Rendered chart images:
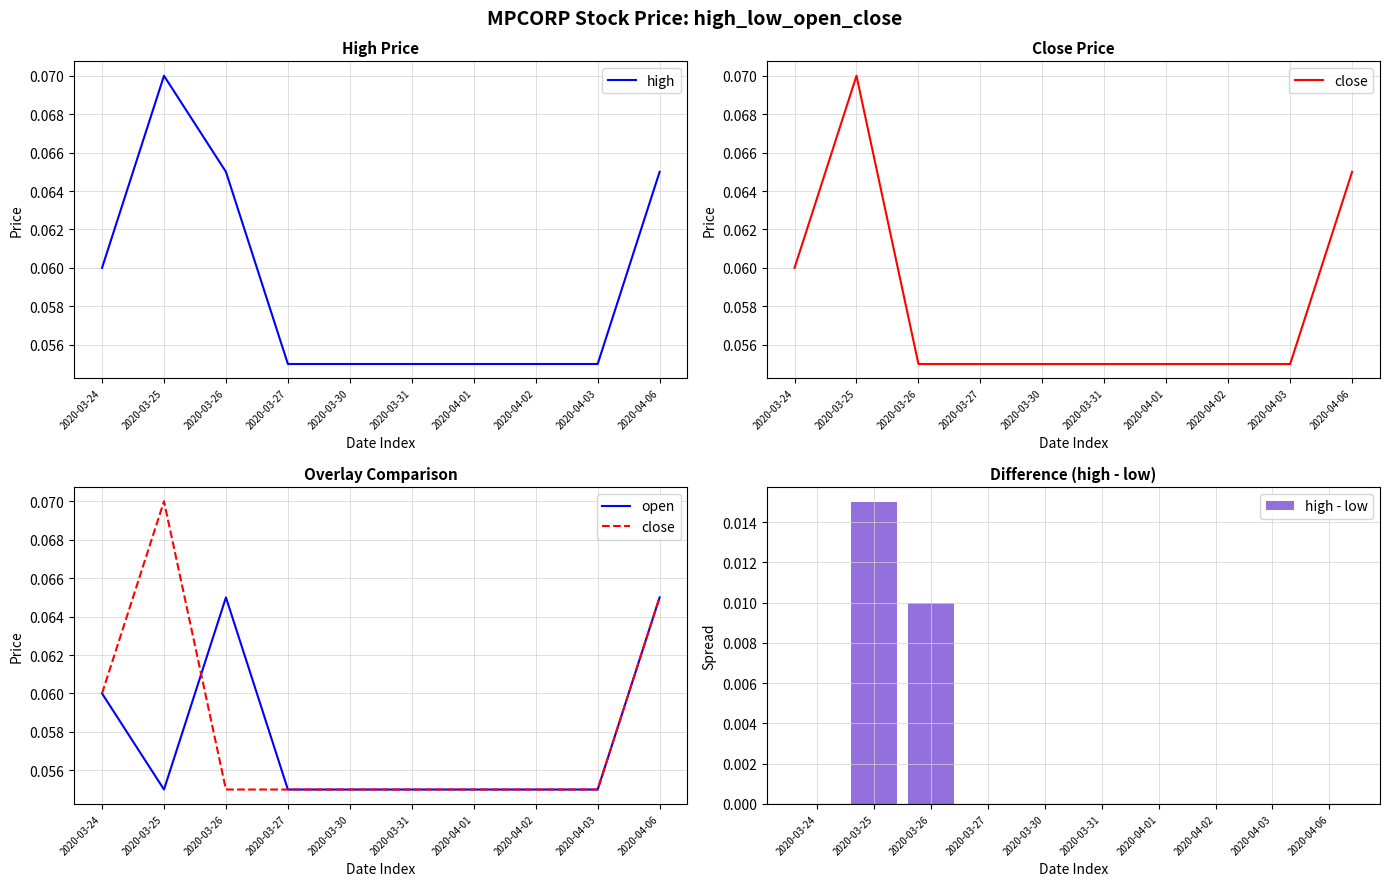

True or false: high has a value of 0.1 at 2020-03-24.

True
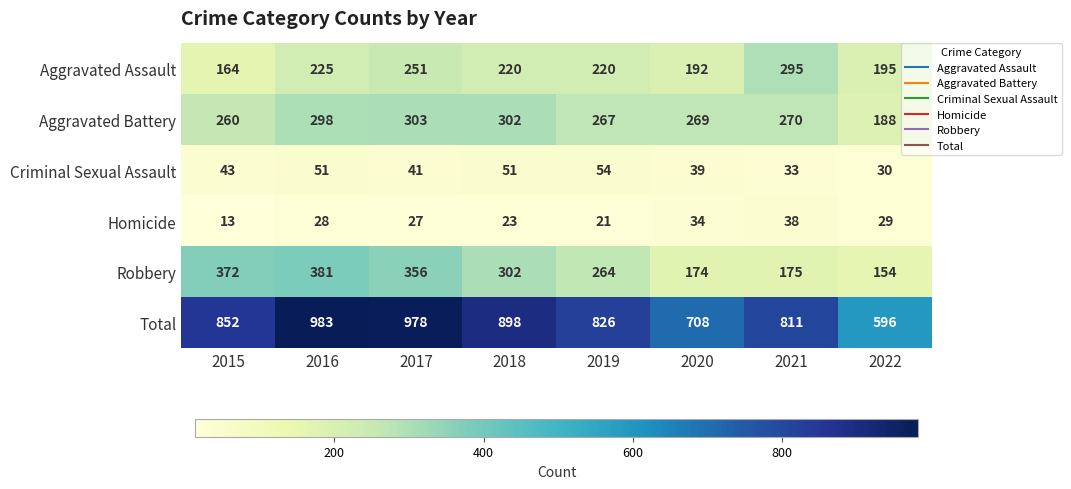

The Aggravated Battery series shows 73 at 2018. True or false?

False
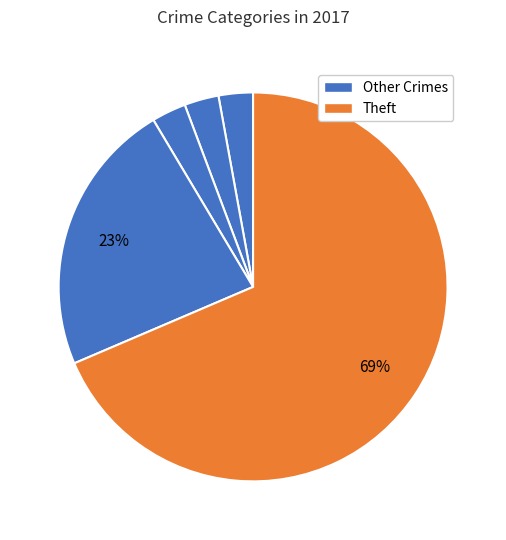

What is the majority slice?

Theft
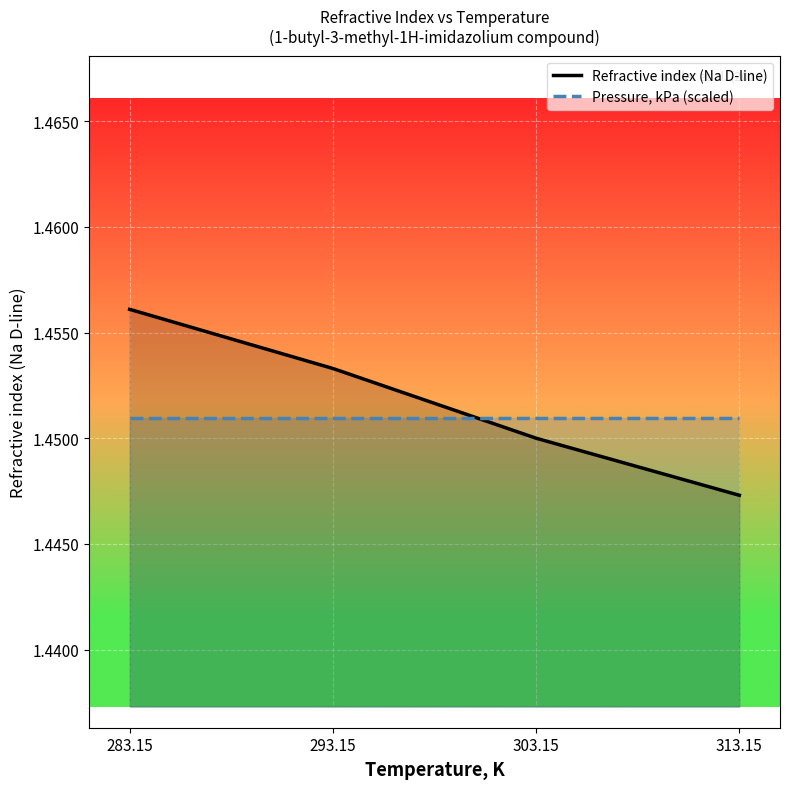

At which category is the sum across all series the highest?

283.15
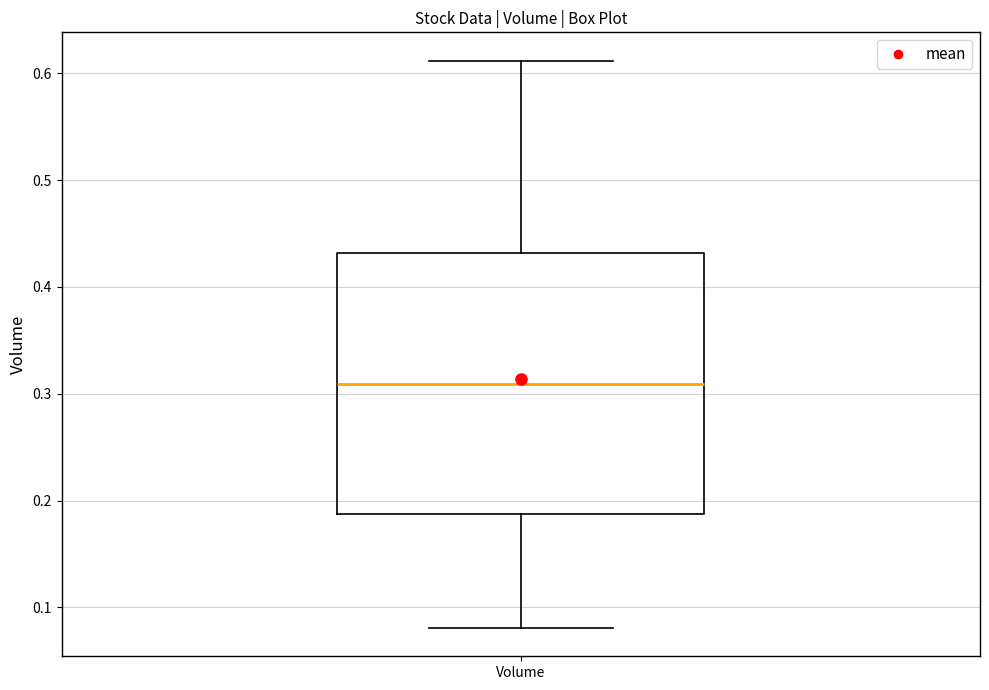

Transcribe this box plot: give where the median line is, the range the box spans, and where the two whiskers end, as read against the y-axis. The values are not printed on the chart, so give them approximately, as read against the axis.

median 0.31, box 0.19 to 0.43, whiskers 0.08 to 0.61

__WHAT TO WORK ON__: Please write out every line of the rows above word for word, leaving out the pictures.

__SOLVED EXERCISE__:
True or false: high has a value of 0.1 at 2020-03-24.

True

The Aggravated Battery series shows 73 at 2018. True or false?

False

What is the majority slice?

Theft

At which category is the sum across all series the highest?

283.15

Transcribe this box plot: give where the median line is, the range the box spans, and where the two whiskers end, as read against the y-axis. The values are not printed on the chart, so give them approximately, as read against the axis.

median 0.31, box 0.19 to 0.43, whiskers 0.08 to 0.61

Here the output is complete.